» TEXT SECTION
# Does any one know where I can get my buck scored?



## magnum3.5 (Sep 19, 2003)

I am trying to find someone to score my deer for Boone and crockett and buckmasters. The taxdermist scored it at 194 7/8 gross and 185 6/8 after ded. and 177 7/8 buckmaster I would like to get it offically scored when I get it back in march. Thanks magnum


----------



## buckseye (Dec 8, 2003)

Check B&C website it should list ND official measurer's. WOW congrats on nice buck


----------



## nodakoutdoors.com (Feb 27, 2002)

Send me a pic if you get a chance!

Nice buck!


----------



## mallard (Mar 27, 2002)

WOW  !Please post some pictures of that deer!


----------



## magnum3.5 (Sep 19, 2003)

Pics are sent Chris. I hope you get them


----------



## nodakoutdoors.com (Feb 27, 2002)

» YOUR TASKS
1 – In the buck-scoring thread, why does buckseye point magnum3.5 to the B&C website? Answer in one to three sentences.
2 – According to the buck-scoring thread, what gross score did the taxidermist give the deer?
3 – Summarize the buck-scoring thread in two sentences.
Rely only on the buck-scoring thread.

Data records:

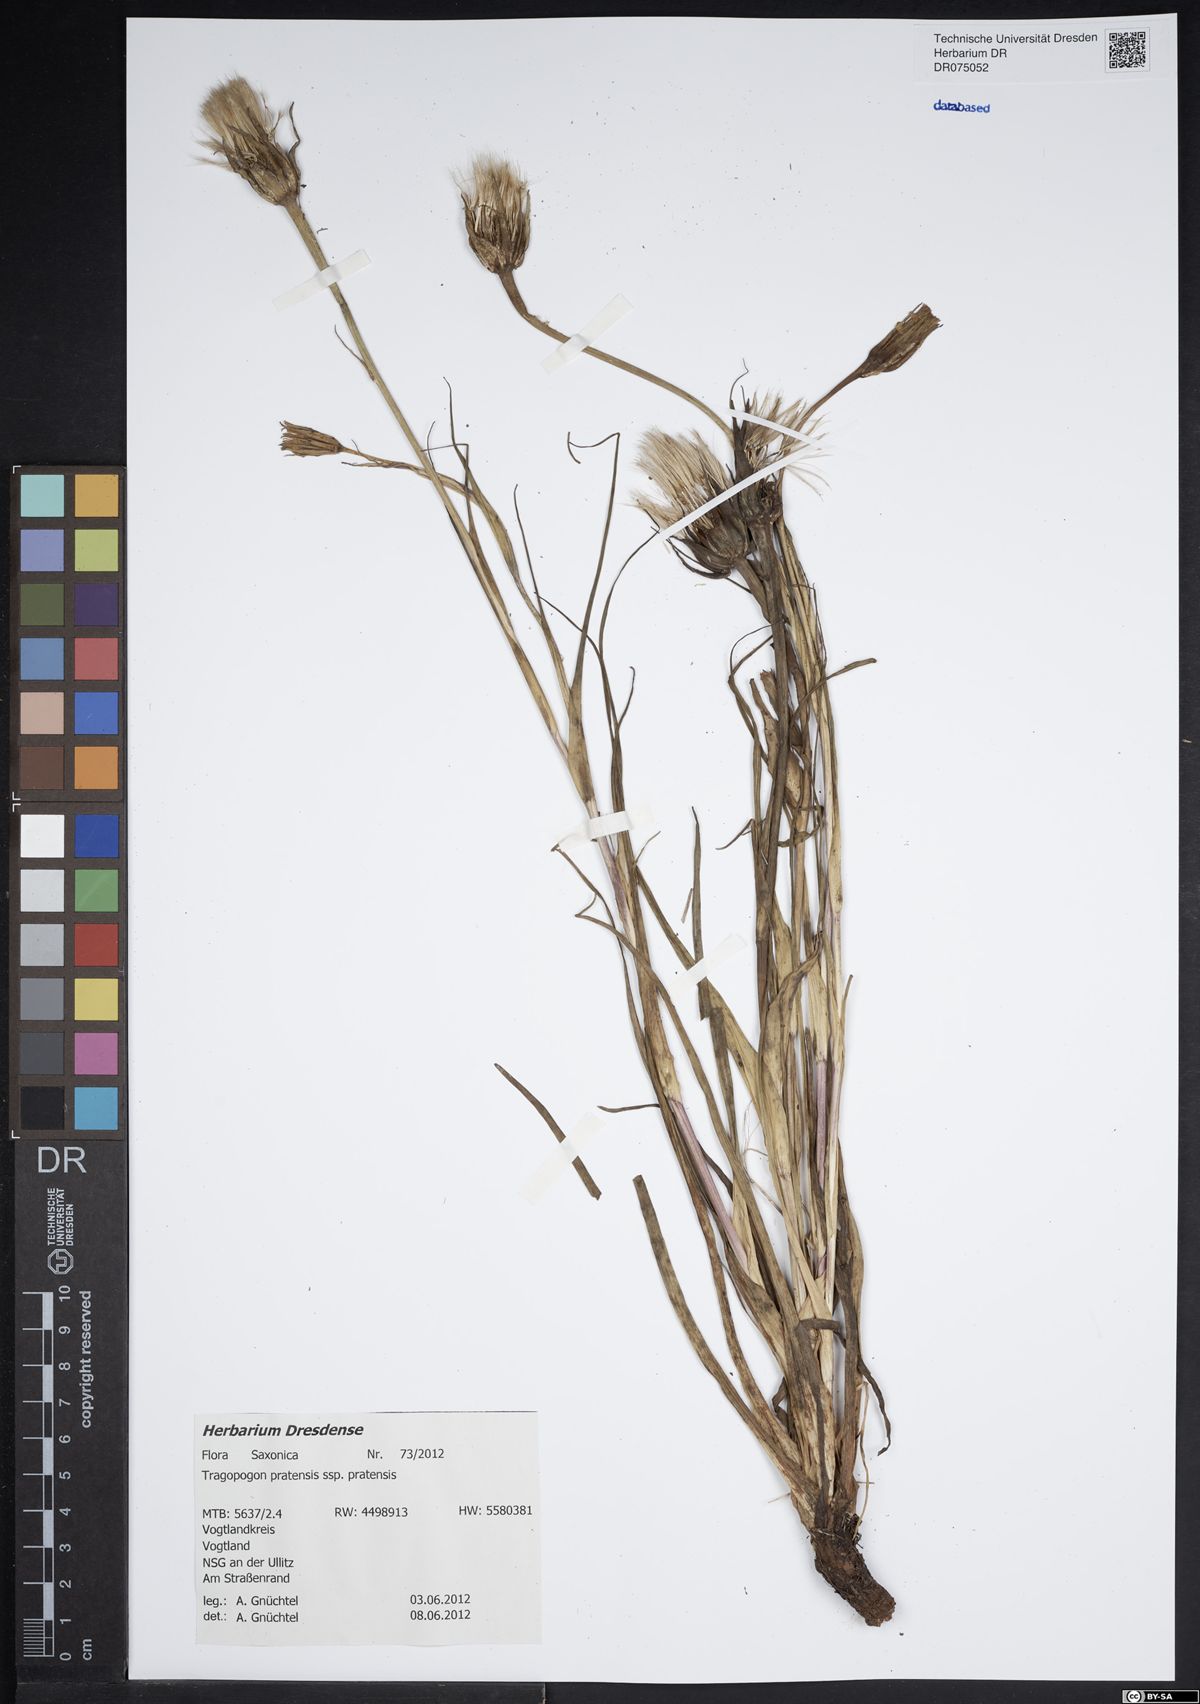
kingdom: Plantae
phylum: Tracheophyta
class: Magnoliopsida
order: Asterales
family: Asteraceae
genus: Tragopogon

...

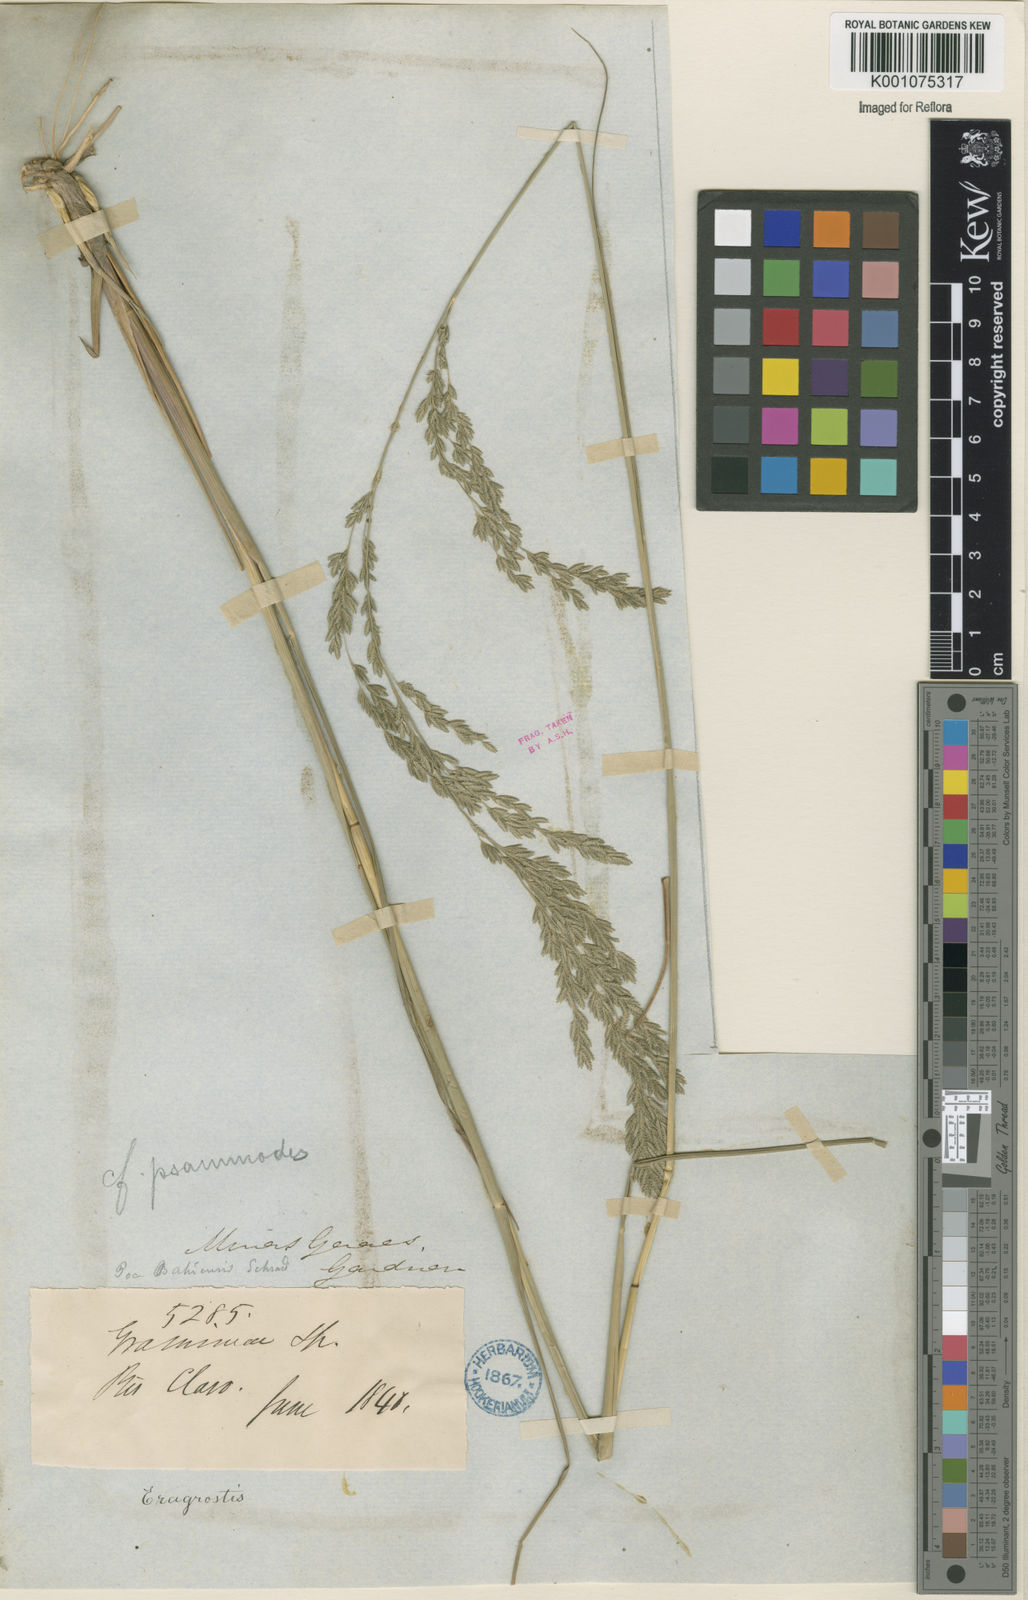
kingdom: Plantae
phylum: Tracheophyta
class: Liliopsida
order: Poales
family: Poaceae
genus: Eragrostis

» SOLUTIONS BELOW
1 – Buckseye says the B&C website should list ND official measurers. Those measurers could give magnum3.5 the official score he wants.

2 – 194 7/8.

3 – Magnum3.5 wants his deer officially scored for Boone and Crockett and Buckmasters, after a taxidermist scored it at 194 7/8 gross, 185 6/8 after deductions and 177 7/8 Buckmasters. Other posters congratulate him and ask for pictures, one suggests checking the B&C website for ND official measurers, and magnum3.5 says he has sent the pictures to Chris.